Maurizio è stato un mio amico da metà degli anni ’90 fino a ieri. Lui nato a dicembre 1984, io un anno prima, lo stesso mese. Ci siamo conosciuti sul terreno di gioco del vecchio stadio “Comunale” di Cetraro ed abbiamo condiviso lo stesso spogliatoio, vicini di posto, per più di 15 anni. Maurizio, al di là di quelle che sono state le sue qualità umane e calcistiche, ha sempre dovuto lottare nella vita più degli altri. Ma il suo essere speciale non lo ha mai condizionato. Come uomo e come calciatore. Non poteva parlare e non poteva ascoltare. Ma gli bastavano gli occhi e le mani per dire e capire tutto.

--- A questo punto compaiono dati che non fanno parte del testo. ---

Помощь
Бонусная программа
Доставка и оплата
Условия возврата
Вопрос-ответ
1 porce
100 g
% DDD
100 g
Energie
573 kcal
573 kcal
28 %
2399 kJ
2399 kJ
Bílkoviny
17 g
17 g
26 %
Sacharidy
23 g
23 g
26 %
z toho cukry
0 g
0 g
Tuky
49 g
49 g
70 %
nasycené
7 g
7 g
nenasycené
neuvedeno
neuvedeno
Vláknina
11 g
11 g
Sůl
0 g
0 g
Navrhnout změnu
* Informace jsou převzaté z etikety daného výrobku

Oggi sono anche io figlio di Enzo e di Concettina. E sono anche io fratello di Saverio, Francesco ed Ida. Il dolore invade e pervade ogni angolo del mio corpo e della mia mente. Ci sono cose che nessuno può capire. Si devono accettare e basta. Ma questa, tra le tante, fa male. Fa davvero male. La mia consolazione è solo quella di saperlo finalmente sereno, sorridente, libero, senza più vincoli. Ora ci potrà finalmente ascoltare quando parleremo di lui. Una volta, due volte, cento volte. Tra un giorno, tra un anno, tra dieci anni. Perché è certo che noi Maurizio Scorza, Zozzino, non lo dimenticheremo mai.